There are two completely different conclusions that I would draw from his facts:

1) Most bugs are in code. But it might not be your code. Your code layers itself on top of many other layers of code that are outside of your control. Learning to deal with that will make a difference in your work.

2) Know how everything works. I am always hocked at people who claim to be web developers who don't even understand how an HTTP request/response works, much less what your browser does with the results. It is one of my interview questions for tech folk - I ask them to explain to me exactly what happens on the server when a browser sends it a request. Few people can give much detail here. Most can only give a generic explanation of the actions taken, if that.

rickdale · on June 9, 2011

My biz partner has a GPS system from garmin. He lives in the central time zone, but works in the eastern time zone. Any time we use the GPS it will always add an hour to our trip when we are in EST.

Programmers aren't perfect. Practice makes permanents.
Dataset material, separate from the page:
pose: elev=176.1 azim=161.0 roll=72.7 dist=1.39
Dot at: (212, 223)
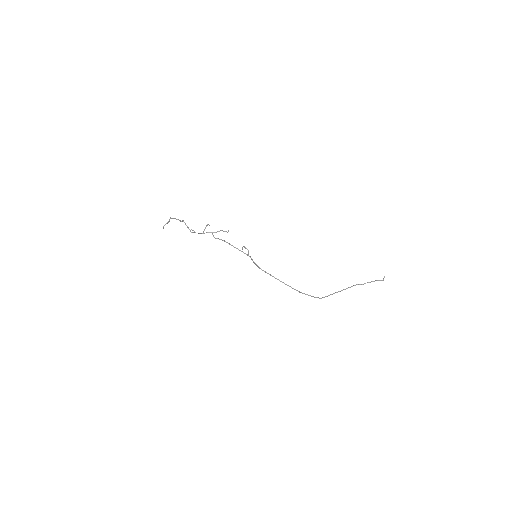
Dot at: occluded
JoeAltmaier · on June 9, 2011

Ha! And my sister went to Egypt and looked up the gps distance to home (Iowa): 8000 miles. Off by 50%. Why? The programmer was doing cartesian distance instead of great-circle. So yes, if she drilled a tunnel through the Earth's core, it was only 8000 miles. :)

T-hawk · on June 10, 2011

No, 8000 miles sounds about right for the great-circle distance on the surface from Iowa to Egypt.
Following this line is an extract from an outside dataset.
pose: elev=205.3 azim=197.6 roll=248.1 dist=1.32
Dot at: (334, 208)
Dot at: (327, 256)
First, the diameter of the Earth is not quite 8000 miles, but 7926. So if anything says more than 7926 (plus maybe the height of a mountain or whatever), it's not calculating a straight line in Cartesian 3d space.

Second, that distance of 7926 miles would be from a point to its antipode. Iowa is not antipodal to Egypt, not even close. The antipode of Iowa is in the Indian Ocean and hundreds of miles from any land. The straight-line distance from Iowa to Egypt through the Earth's sphere would be more like 6000 miles.

sedachv · on June 9, 2011

Read Jim Gray's Why do computers stop and what can be done about it? (http://www.hpl.hp.com/techreports/tandem/TR-85.7.pdf)

Excerpts:

"In the measured period, one out of 132 software faults was a Bohrbug, the rest were Heisenbugs."

"[retry] routines had a 76% success rate in continuing system execution."

Cosmic rays or race conditions, transient bugs are common.